PROVIDED RECORDS =
________
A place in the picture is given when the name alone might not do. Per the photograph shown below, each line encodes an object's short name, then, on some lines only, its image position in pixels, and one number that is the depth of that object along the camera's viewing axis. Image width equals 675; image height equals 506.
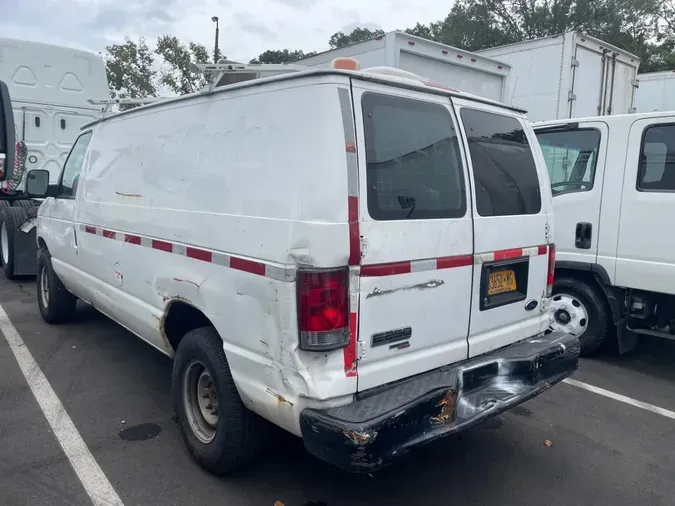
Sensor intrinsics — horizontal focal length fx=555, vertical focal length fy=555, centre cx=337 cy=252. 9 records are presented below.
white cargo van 2.50
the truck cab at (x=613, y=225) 4.81
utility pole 23.62
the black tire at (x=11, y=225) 8.27
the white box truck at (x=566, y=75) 9.46
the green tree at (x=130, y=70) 23.81
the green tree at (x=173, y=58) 24.06
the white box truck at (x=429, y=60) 7.08
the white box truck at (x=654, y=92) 11.72
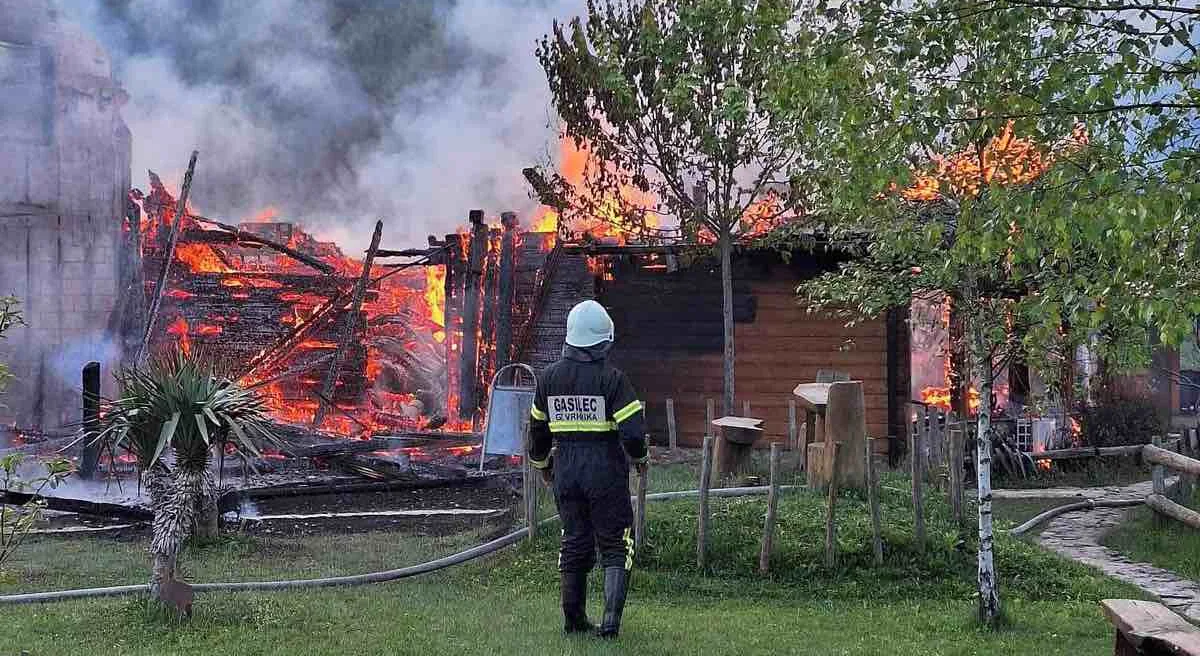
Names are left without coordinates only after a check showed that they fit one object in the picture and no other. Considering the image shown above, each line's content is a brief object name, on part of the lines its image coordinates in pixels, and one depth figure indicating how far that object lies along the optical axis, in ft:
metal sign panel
________
TASK DIRECTIONS = Copy exactly the lines that run from the line containing "the white box truck at (x=654, y=92) 11.72" to the end of the data, keeping both end lines and dropping every picture.

ANSWER TO THE EXERCISE =
the white box truck at (x=654, y=92) 11.72
Names are left without coordinates only after a check showed that they fit one object in the picture and no other. Considering the image shown above, each line's content is a brief object name, on part of the lines its image coordinates in pixels, and one depth figure indicating how far that object lies along the optical axis, in ft:
metal sign panel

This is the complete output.